Wisconsin Nature

Peak Deer Season at the Center

It’s peak deer season at the Center. September through December is mating season, and evidence of white-tailed deer activity abounds if you know what to look for. During this time, termed the rut, this animal’s driving purpose is to mate, and as such there are behaviors that deer engage in that are unique. As you spot the signs of these hormone-fueled white-tailed deer, it’s good to know about what motivates the various behaviors behind what you find on the trail.

Signs of Deer

A great thing about early snow is that it provides the ability for people to see tracks. They are probably the first thing alerting hikers to the presence of deer. Tracks can lead people directly to them, or to their activity, such as signs of a buck rubbing on tamarack trees, which deer prize for their scent. The evidence of this behavior is called a rub, which is the scraped off bark of trees where males have cleaned their antlers of velvet coating. They clean off the velvet because females are attracted to polished, clean antlers, and it is a prime example of mating behavior.

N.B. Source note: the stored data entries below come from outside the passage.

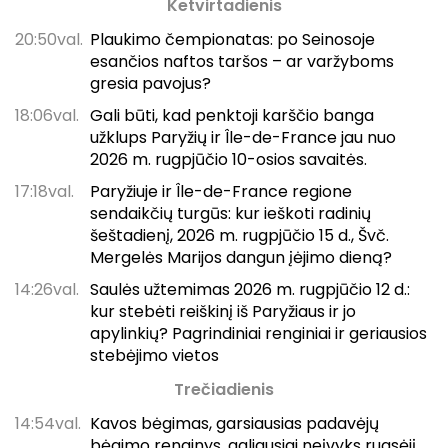
Ketvirtadienis
20:50val.
Plaukimo čempionatas: po Seinosoje
esančios naftos taršos – ar varžyboms
gresia pavojus?
18:06val.
Gali būti, kad penktoji karščio banga
užklups Paryžių ir Île-de-France jau nuo
2026 m. rugpjūčio 10-osios savaitės.
17:18val.
Paryžiuje ir Île-de-France regione
sendaikčių turgūs: kur ieškoti radinių
šeštadienį, 2026 m. rugpjūčio 15 d., Švč.
Mergelės Marijos dangun įėjimo dieną?
14:26val.
Saulės užtemimas 2026 m. rugpjūčio 12 d.:
kur stebėti reiškinį iš Paryžiaus ir jo
apylinkių? Pagrindiniai renginiai ir geriausios
stebėjimo vietos
Trečiadienis
14:54val.
Kavos bėgimas, garsiausias padavėjų
bėgimo renginys, galiausiai neįvyks rugsėjį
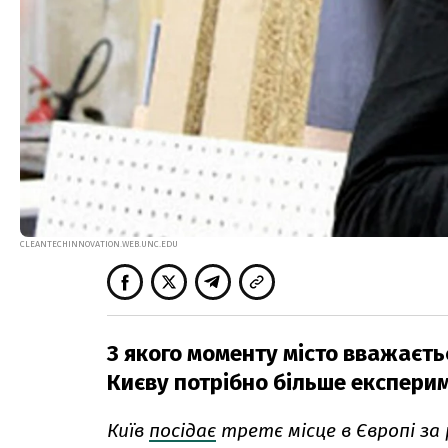
CLEANTECHINNOVATION.WEB.UNC.EDU
З якого моменту місто вважаєть
Києву потрібно більше експери
Київ
посідає
третє місце в Європі за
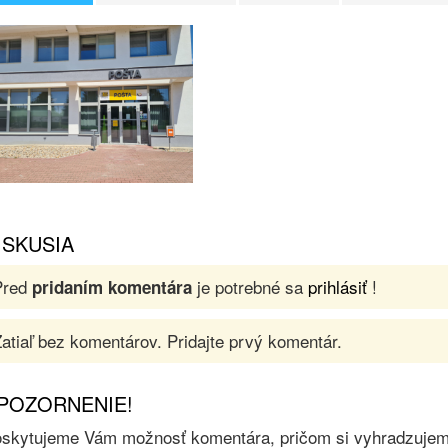
ISKUSIA
Pred
je potrebné sa
prihlásiť
!
pridaním komentára
atiaľ bez komentárov. Pridajte prvý komentár.
POZORNENIE!
skytujeme Vám možnosť komentára, pričom si vyhradzujeme 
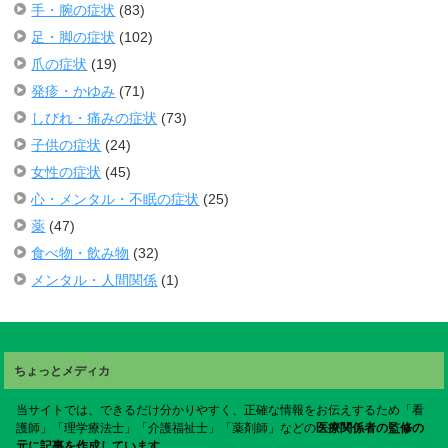
手・腕の症状
(83)
足・脚の症状
(102)
爪の症状
(19)
発疹・かゆみ
(71)
しびれ・痛みの症状
(73)
子供の症状
(24)
女性の症状
(45)
心・メンタル・不眠の症状
(25)
薬
(47)
食べ物・飲み物
(32)
メンタル・人間関係
(1)
ちょっとメディカ
当サイトでは、できるだけ分かりやすく、正確な情報をお伝えするため「看
護師」「理学療法士」「介護福祉士」「薬剤師」などの
医療関係者の監修の
元に記事を作成しています。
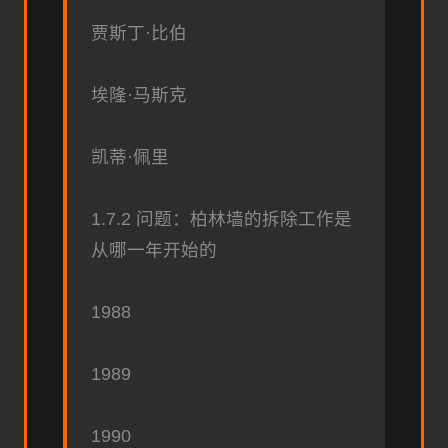
贾斯丁·比伯
埃隆·马斯克
凯蒂·佩里
1.7.2 问题：柏林墙的拆除工作是
从哪一年开始的
1988
1989
1990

Another way for males to get attention is to dig in the ground near a tree and leave their scent by depositing urine in the churned up dirt. The scent is designed to alert females that a male motivated to mate is in the vicinity. The hole left behind is called a scrape. On the way to get to a tree where they leave the scrape, people can see signs of deer in the form of scat, or droppings, as well as patches of fur left on trees.

What Deer Eat

Most of these signs take place in areas where white-tailed deer congregate, where there is a good concentration of food. They like the edge of the forest near fields, where there are low-growing plants that provide nutritious material to eat. Deer are browsers instead of grazers, eating large amounts of twigs instead of grassy material. When a deer has been eating twigs, it leaves behind something called browse, which are markings on the branches where it pulled off the end of the woody stem. These creatures don’t have top teeth, so they literally pull off the twig rather than bite it off.

Schlitz Audubon is a perfect habitat for deer, as the low woody growth in the forest and near the prairies provides the best variety of diet for them. In the winter, a prime food source is white cedar, red osier dogwood, and basswood. As a non-woody food source, they also like ladybugs, which exist in congregations on the floor of the forest.

There is something majestic about seeing a white-tailed deer or a buck close up, and visitors hiking at Schlitz Audubon have a good chance of seeing one. It’s a stress-free environment and with deer focused on mating, they are more visible this time of year. Some bucks may grow large and display sizeable antlers, so the next time you’re hiking at the Center and spot a buck, count how many antler points it has. Though the Center’s deer are accustomed to people, they are still wild creatures and should be appreciated at a safe distance. People should refrain from feeding the deer as well. Enjoy this deer-friendly habitat for what it can show you about the deer’s mating season that applies throughout the region.